• _To do_
From the data below, copy out every line in which the word "reuniu" occurs.

• _Raw data_
>>>>
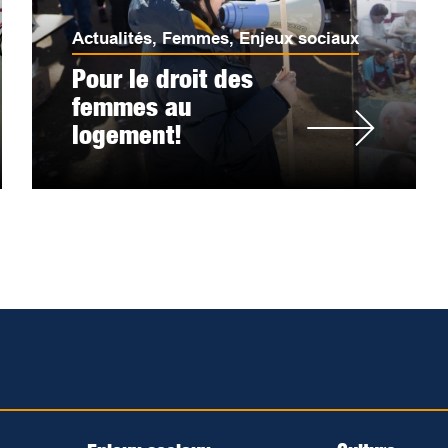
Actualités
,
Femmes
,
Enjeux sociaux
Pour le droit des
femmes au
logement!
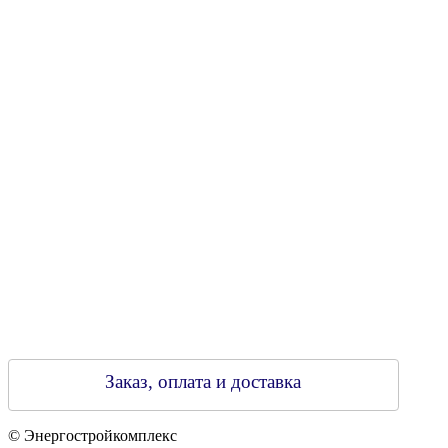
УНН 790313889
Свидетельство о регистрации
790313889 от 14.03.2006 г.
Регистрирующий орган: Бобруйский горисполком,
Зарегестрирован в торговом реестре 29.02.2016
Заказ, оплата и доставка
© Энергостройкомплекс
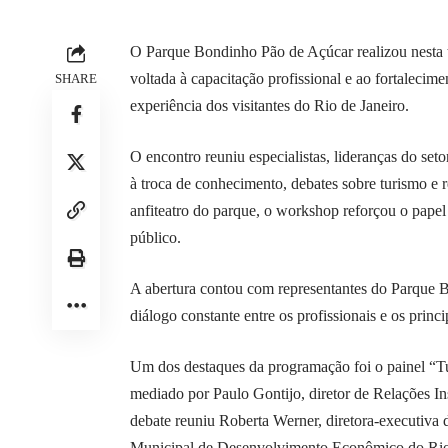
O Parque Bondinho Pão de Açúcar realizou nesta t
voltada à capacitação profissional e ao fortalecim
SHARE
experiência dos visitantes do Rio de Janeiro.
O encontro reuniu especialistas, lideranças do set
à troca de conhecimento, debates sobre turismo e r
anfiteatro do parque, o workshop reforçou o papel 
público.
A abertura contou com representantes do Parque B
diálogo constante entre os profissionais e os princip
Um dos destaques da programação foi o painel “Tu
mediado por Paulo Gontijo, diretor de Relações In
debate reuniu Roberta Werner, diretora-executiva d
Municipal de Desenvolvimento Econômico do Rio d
<<<<
• _Completed task_
O encontro reuniu especialistas, lideranças do set
debate reuniu Roberta Werner, diretora-executiva d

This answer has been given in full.